**Consigne de travail 1:**
Pour chacune des affirmations suivantes, dites si elle concorde avec le texte sur la menace iranienne, par oui ou par non, en citant mot pour mot les termes du texte qui tranchent. (a) Ursula von der Leyen préside la Commission européenne. (b) Les drones et missiles iraniens ont servi à détruire les installations électriques de la Pologne. (c) Le sommet du dialogue de Manama a eu lieu il y a un mois.
**Consigne de travail 2:**
Prolongez le texte sur la menace iranienne à partir de sa dernière phrase.

Lors du sommet du dialogue de Manama la semaine dernière, j’ai été frappée par des déclarations inhabituellement alarmistes de la part de responsables occidentaux concernant la menace géopolitique que pose l’Iran.
Il conviendrait de s’attarder sur les propos de la présidente de la Commission européenne, Ursula von der Leyen. Elle déclare: «Plusieurs pays du Golfe mettent en garde depuis des années contre le risque que l’Iran approvisionne des États parias du monde entier en drones. Il nous a fallu trop de temps pour comprendre un fait pourtant très simple: pendant que nous œuvrons à empêcher l’Iran de développer des armes nucléaires, nous devons également nous concentrer sur d’autres formes de prolifération d’armes – des drones aux missiles balistiques. C’est un risque pour la sécurité, non seulement du Moyen-Orient, mais de nous tous.»
Ces propos remarquables reconnaissent tacitement que l’Occident a systématiquement choisi d’ignorer les avertissements concernant les programmes iraniens de missiles balistiques et de drones, ainsi que la menace posée par les armées paramilitaires régionales parrainées par l’Iran.
Ce qui a changé, ces dernières semaines, c’est que des drones et des missiles iraniens ont été utilisés pour anéantir les installations électriques et les infrastructures civiles d’un État européen, l’Ukraine. Outre les importantes pertes humaines, des dizaines de millions de personnes risquent de se retrouver sans chauffage ni électricité pendant la période hivernale. Il s’agit là d’une conséquence directe des programmes d’armement iraniens.

**Relevé des données:**
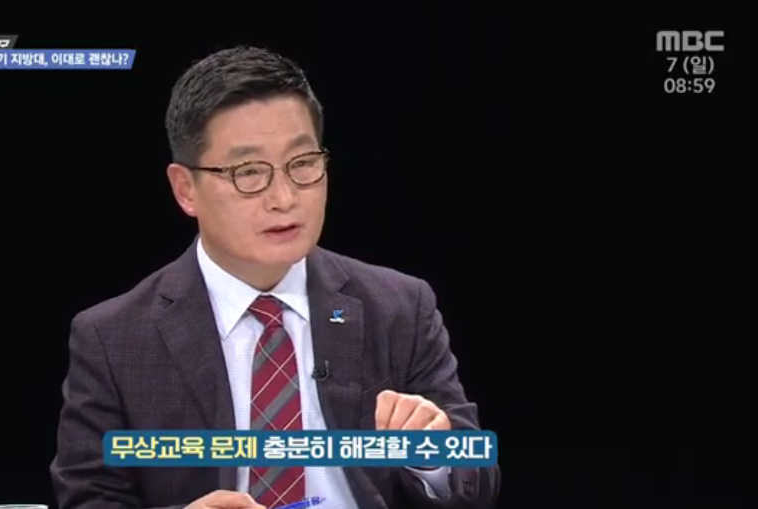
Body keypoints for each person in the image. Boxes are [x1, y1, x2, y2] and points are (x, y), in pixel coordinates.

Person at [50, 45, 500, 509]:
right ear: (186, 189)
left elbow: (477, 482)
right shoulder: (113, 338)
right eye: (248, 172)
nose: (283, 198)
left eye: (302, 164)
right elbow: (88, 497)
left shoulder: (399, 307)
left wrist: (432, 455)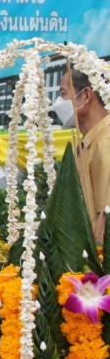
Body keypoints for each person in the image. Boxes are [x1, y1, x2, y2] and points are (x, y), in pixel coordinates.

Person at [54, 69, 110, 241]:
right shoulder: (84, 143)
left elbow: (105, 214)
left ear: (86, 96)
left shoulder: (106, 141)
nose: (57, 103)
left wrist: (99, 264)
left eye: (63, 93)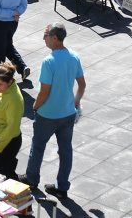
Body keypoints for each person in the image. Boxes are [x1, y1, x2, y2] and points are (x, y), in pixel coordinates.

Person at [25, 22, 86, 199]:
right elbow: (82, 84)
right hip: (67, 114)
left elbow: (44, 92)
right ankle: (62, 187)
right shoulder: (74, 56)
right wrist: (75, 103)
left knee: (38, 147)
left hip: (48, 114)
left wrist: (35, 106)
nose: (43, 38)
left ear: (54, 38)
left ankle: (32, 179)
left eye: (45, 35)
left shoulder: (48, 61)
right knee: (65, 150)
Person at [0, 62, 24, 180]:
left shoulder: (14, 99)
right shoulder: (2, 91)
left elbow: (12, 127)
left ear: (10, 82)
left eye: (0, 84)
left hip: (7, 141)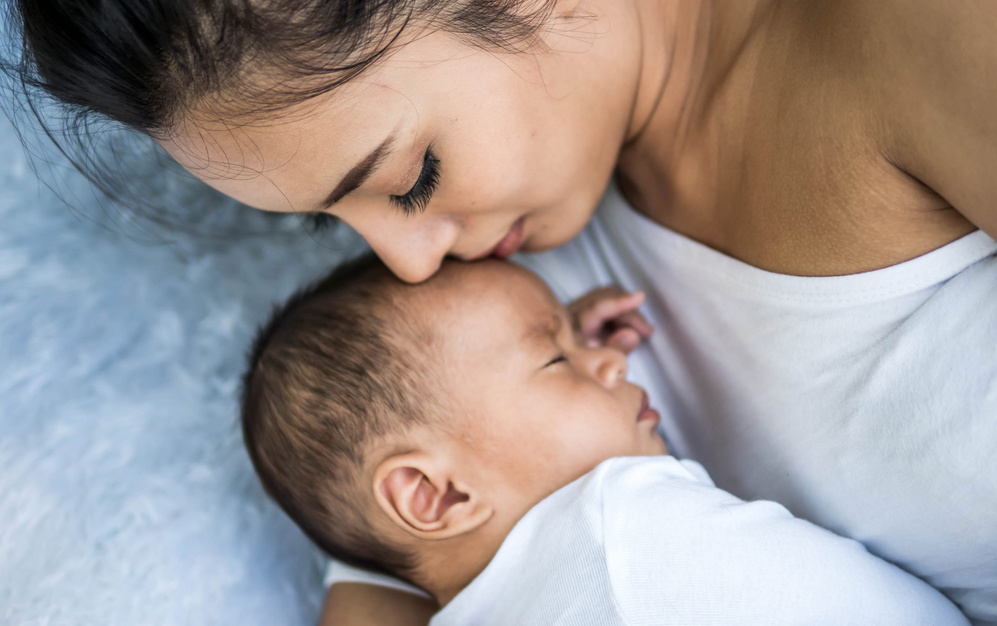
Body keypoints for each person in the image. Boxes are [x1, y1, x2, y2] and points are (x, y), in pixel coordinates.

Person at [10, 0, 997, 622]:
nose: (403, 257)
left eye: (407, 177)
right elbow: (394, 580)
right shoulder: (461, 321)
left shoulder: (926, 35)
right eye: (327, 219)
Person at [242, 255, 968, 625]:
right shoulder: (617, 525)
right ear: (435, 494)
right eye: (557, 356)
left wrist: (553, 362)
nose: (611, 359)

**Résultat attendu 1:**
(a) Oui : « la présidente de la Commission européenne, Ursula von der Leyen »
(b) Non : « pour anéantir les installations électriques et les infrastructures civiles d’un État européen, l’Ukraine »
(c) Non : « Lors du sommet du dialogue de Manama la semaine dernière »

**Résultat attendu 2:**
Comme l’a rappelé le sous-secrétaire d’État américain à la Défense, Colin Kahl, à Bahreïn: les activités nucléaires de l’Iran sont désormais «à leur stade le plus avancé». Téhéran a été autorisé à constituer son arsenal et à le distribuer à ses mandataires «malgré des années de sanctions». Des drones et des missiles iraniens ont été utilisés pour attaquer des navires du Golfe ces derniers jours, notamment des frappes de missiles contre un pétrolier dans le golfe d’Oman.
Des centaines de missiles de fabrication iranienne ont attaqué des cibles économiques et civiles dans toute la péninsule Arabique. Les munitions et les milices iraniennes ont tué des dizaines de milliers de Yéménites et de Syriens innocents.
Ursula Von der Leyen avertit que l’Iran et la Russie sapent conjointement les règles de l’ordre mondial, ajoutant: «Où se situent les limites, si ces actions ne sont pas contestées? L’Histoire montre qu’il s’agit d’une recette pour la guerre perpétuelle. C’est une recette pour les courses aux armements et la prolifération d’armes de destruction massive.»
«Nous avons le droit de savoir si l’Occident possède ou non une véritable stratégie pour faire face à Téhéran.» - Baria Alamuddin
L’Iran possède de loin les programmes de drones, de missiles balistiques et de croisière les plus importants de la région. Les experts craignent que les leçons que l'Iran tire de l'utilisation de ces armes contre des civils en Ukraine ne lui permettent d'accroître leur précision et leur pouvoir meurtrier.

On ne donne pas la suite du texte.